Records provided -
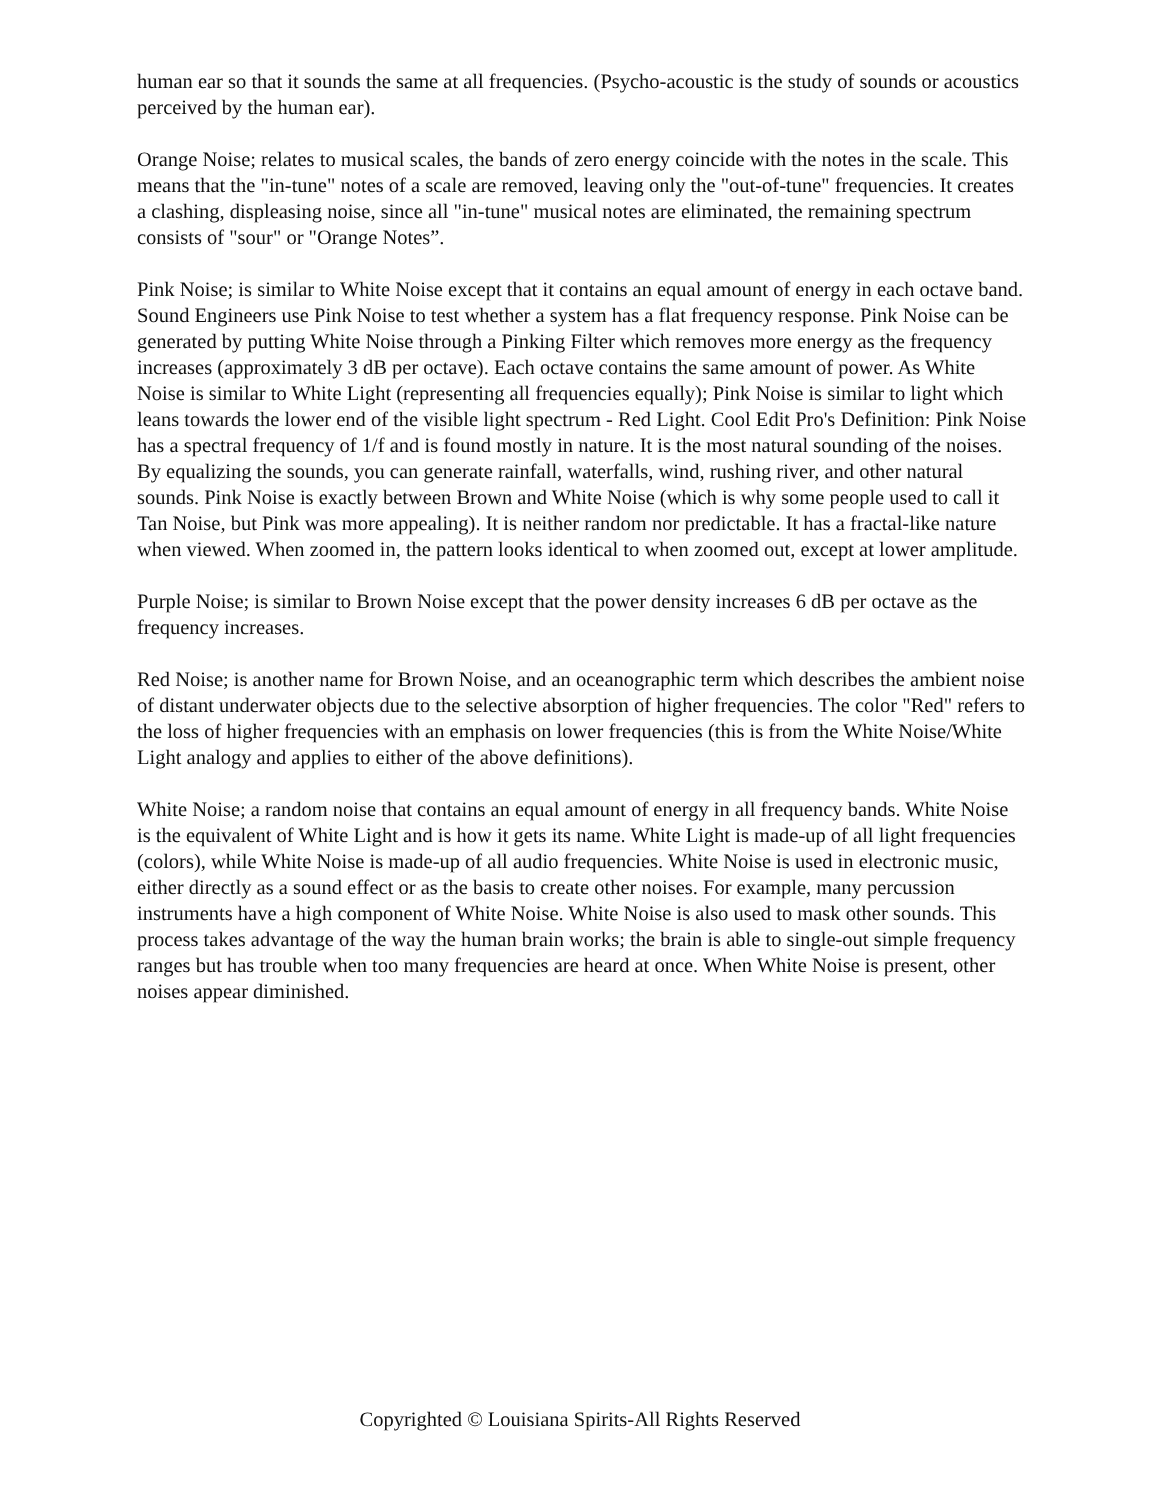human ear so that it sounds the same at all frequencies. (Psycho-acoustic is the study of sounds or acoustics perceived by the human ear).
Orange Noise; relates to musical scales, the bands of zero energy coincide with the notes in the scale. This means that the "in-tune" notes of a scale are removed, leaving only the "out-of-tune" frequencies. It creates a clashing, displeasing noise, since all "in-tune" musical notes are eliminated, the remaining spectrum consists of "sour" or "Orange Notes”.
Pink Noise; is similar to White Noise except that it contains an equal amount of energy in each octave band. Sound Engineers use Pink Noise to test whether a system has a flat frequency response. Pink Noise can be generated by putting White Noise through a Pinking Filter which removes more energy as the frequency increases (approximately 3 dB per octave). Each octave contains the same amount of power. As White Noise is similar to White Light (representing all frequencies equally); Pink Noise is similar to light which leans towards the lower end of the visible light spectrum - Red Light. Cool Edit Pro's Definition: Pink Noise has a spectral frequency of 1/f and is found mostly in nature. It is the most natural sounding of the noises. By equalizing the sounds, you can generate rainfall, waterfalls, wind, rushing river, and other natural sounds. Pink Noise is exactly between Brown and White Noise (which is why some people used to call it Tan Noise, but Pink was more appealing). It is neither random nor predictable. It has a fractal-like nature when viewed. When zoomed in, the pattern looks identical to when zoomed out, except at lower amplitude.
Purple Noise; is similar to Brown Noise except that the power density increases 6 dB per octave as the frequency increases.
Red Noise; is another name for Brown Noise, and an oceanographic term which describes the ambient noise of distant underwater objects due to the selective absorption of higher frequencies. The color "Red" refers to the loss of higher frequencies with an emphasis on lower frequencies (this is from the White Noise/White Light analogy and applies to either of the above definitions).
White Noise; a random noise that contains an equal amount of energy in all frequency bands. White Noise is the equivalent of White Light and is how it gets its name. White Light is made-up of all light frequencies (colors), while White Noise is made-up of all audio frequencies. White Noise is used in electronic music, either directly as a sound effect or as the basis to create other noises. For example, many percussion instruments have a high component of White Noise. White Noise is also used to mask other sounds. This process takes advantage of the way the human brain works; the brain is able to single-out simple frequency ranges but has trouble when too many frequencies are heard at once. When White Noise is present, other noises appear diminished.
Copyrighted © Louisiana Spirits-All Rights Reserved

What to produce - Output the whole listing exactly. Pictures stay out.

Answer space -
human ear so that it sounds the same at all frequencies. (Psycho-acoustic is the study of sounds or acoustics perceived by the human ear).
Orange Noise; relates to musical scales, the bands of zero energy coincide with the notes in the scale. This means that the "in-tune" notes of a scale are removed, leaving only the "out-of-tune" frequencies. It creates a clashing, displeasing noise, since all "in-tune" musical notes are eliminated, the remaining spectrum consists of "sour" or "Orange Notes”.
Pink Noise; is similar to White Noise except that it contains an equal amount of energy in each octave band. Sound Engineers use Pink Noise to test whether a system has a flat frequency response. Pink Noise can be generated by putting White Noise through a Pinking Filter which removes more energy as the frequency increases (approximately 3 dB per octave). Each octave contains the same amount of power. As White Noise is similar to White Light (representing all frequencies equally); Pink Noise is similar to light which leans towards the lower end of the visible light spectrum - Red Light. Cool Edit Pro's Definition: Pink Noise has a spectral frequency of 1/f and is found mostly in nature. It is the most natural sounding of the noises. By equalizing the sounds, you can generate rainfall, waterfalls, wind, rushing river, and other natural sounds. Pink Noise is exactly between Brown and White Noise (which is why some people used to call it Tan Noise, but Pink was more appealing). It is neither random nor predictable. It has a fractal-like nature when viewed. When zoomed in, the pattern looks identical to when zoomed out, except at lower amplitude.
Purple Noise; is similar to Brown Noise except that the power density increases 6 dB per octave as the frequency increases.
Red Noise; is another name for Brown Noise, and an oceanographic term which describes the ambient noise of distant underwater objects due to the selective absorption of higher frequencies. The color "Red" refers to the loss of higher frequencies with an emphasis on lower frequencies (this is from the White Noise/White Light analogy and applies to either of the above definitions).
White Noise; a random noise that contains an equal amount of energy in all frequency bands. White Noise is the equivalent of White Light and is how it gets its name. White Light is made-up of all light frequencies (colors), while White Noise is made-up of all audio frequencies. White Noise is used in electronic music, either directly as a sound effect or as the basis to create other noises. For example, many percussion instruments have a high component of White Noise. White Noise is also used to mask other sounds. This process takes advantage of the way the human brain works; the brain is able to single-out simple frequency ranges but has trouble when too many frequencies are heard at once. When White Noise is present, other noises appear diminished.
Copyrighted © Louisiana Spirits-All Rights Reserved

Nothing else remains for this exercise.